Raine is a moderate character. There is nothing dislikeable about her, but nothing stunning either. She isn’t foolish but nor is she especially intelligent. She doesn’t really do a whole lot of anything, she talks to Torin, she has her slowly degrading relationship with Eirik. She researches without finding answers, she reacts to various events in a confused and realistic manner. I wouldn’t say she’s passive especially, but I would say there’s nothing for her to act on except research which is fruitless. I find it tiresome that she resolves to stay away from Torin but goes to see him constantly, even without good reason. Other than that her friends seem to direct her activities more than she does. I can’t really think of anything she does in the book. In an interesting twist and relatively positive element, unlike many YA protagonists she’s willing to accept her own beauty. Then she kind of knocks it by continually comparing herself to others in a negative fashion.

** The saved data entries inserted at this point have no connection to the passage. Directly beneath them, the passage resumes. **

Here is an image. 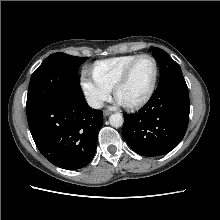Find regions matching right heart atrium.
Returning <instances> with one entry per match:
<instances>
[{
	"label": "right heart atrium",
	"mask_w": 220,
	"mask_h": 220,
	"mask_svg": "<svg viewBox=\"0 0 220 220\" xmlns=\"http://www.w3.org/2000/svg\"><path fill=\"white\" fill-rule=\"evenodd\" d=\"M81 87L88 104L93 108H100L110 97L111 88L101 83L88 69L82 72Z\"/></svg>",
	"instance_id": "1"
}]
</instances>
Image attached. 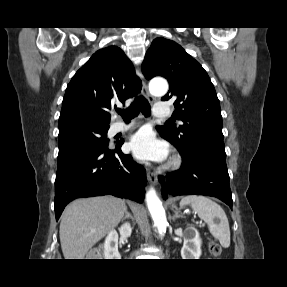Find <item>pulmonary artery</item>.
Instances as JSON below:
<instances>
[{"mask_svg":"<svg viewBox=\"0 0 287 287\" xmlns=\"http://www.w3.org/2000/svg\"><path fill=\"white\" fill-rule=\"evenodd\" d=\"M153 114L158 117H167L171 114L170 108L166 104H155ZM134 125V121L130 123L116 122L112 127L113 133L125 131Z\"/></svg>","mask_w":287,"mask_h":287,"instance_id":"1","label":"pulmonary artery"}]
</instances>
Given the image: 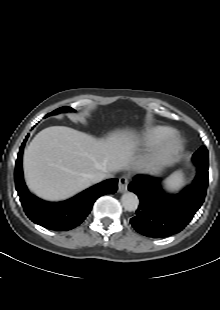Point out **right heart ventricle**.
<instances>
[{
	"label": "right heart ventricle",
	"mask_w": 220,
	"mask_h": 310,
	"mask_svg": "<svg viewBox=\"0 0 220 310\" xmlns=\"http://www.w3.org/2000/svg\"><path fill=\"white\" fill-rule=\"evenodd\" d=\"M172 133L171 129L164 126L147 128L141 134V141L147 146H156Z\"/></svg>",
	"instance_id": "1"
}]
</instances>
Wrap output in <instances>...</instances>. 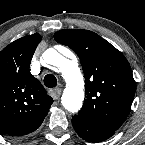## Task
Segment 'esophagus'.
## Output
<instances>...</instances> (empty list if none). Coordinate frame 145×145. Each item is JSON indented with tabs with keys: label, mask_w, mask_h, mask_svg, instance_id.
<instances>
[{
	"label": "esophagus",
	"mask_w": 145,
	"mask_h": 145,
	"mask_svg": "<svg viewBox=\"0 0 145 145\" xmlns=\"http://www.w3.org/2000/svg\"><path fill=\"white\" fill-rule=\"evenodd\" d=\"M61 93H62L61 88H57V89H54V90L50 91V94H51L52 98L55 99V100H58L60 98Z\"/></svg>",
	"instance_id": "1"
}]
</instances>
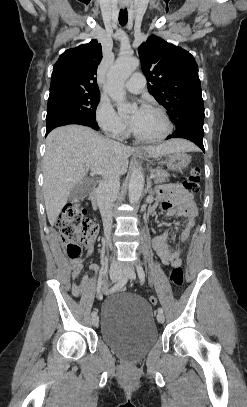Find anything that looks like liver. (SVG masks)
Masks as SVG:
<instances>
[{
  "mask_svg": "<svg viewBox=\"0 0 247 407\" xmlns=\"http://www.w3.org/2000/svg\"><path fill=\"white\" fill-rule=\"evenodd\" d=\"M153 158L174 151H191L195 146L173 139L143 148ZM138 149L101 136L89 127L68 125L54 129L46 139L43 161V194L51 226L67 203L72 188L86 179L89 169H104L109 176L127 172L128 158Z\"/></svg>",
  "mask_w": 247,
  "mask_h": 407,
  "instance_id": "6515ba94",
  "label": "liver"
}]
</instances>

She has a good friend in Cora and they do get on – but she is very repetitive about Cora’s fault. I think their relationship is generally good but it has an unfortunate whiff of condescension at times.

With most of the events in the book focused on Raine, her friends do have a sense of being more focused on her than on their own lives – it’s not quite reduction to sidekick, but it’s not much more. I think it’s more the situation than the personalities though.

I’ve described the female relationships that generally want me to put them down as “not bad but not great”. In particular I don’t like that the female woo-woo characters are cast as evil for the most part – nor that, given the PARTICULAR woo-woo we’re talking about, the leaders and dominant forces seem to be men: Andris has authority over Ingrid and Maliina, while Torin has overrall control.

There is a moment of wonderful challenge to the mythology’s dismissal of people who don’t die in battle with Raine insisting that people bravely enduring and fighting terminal illness are among some of the most courageous and strong people she knows – which is a wonderful line I loved.

There are not GBLT characters in this book and the only POC is a creole woman who turns out to be someone else entirely in disguise.

In all, I’m left with a sense of meh – it’s a meh romance with paranormal elements that just don’t get involved or revealed enough in the plot to make a major distraction from that. I do think, now the revelation has happened, it has some pretty immense potential. I believe – I hope – that book 2 will be substantially better than book 1.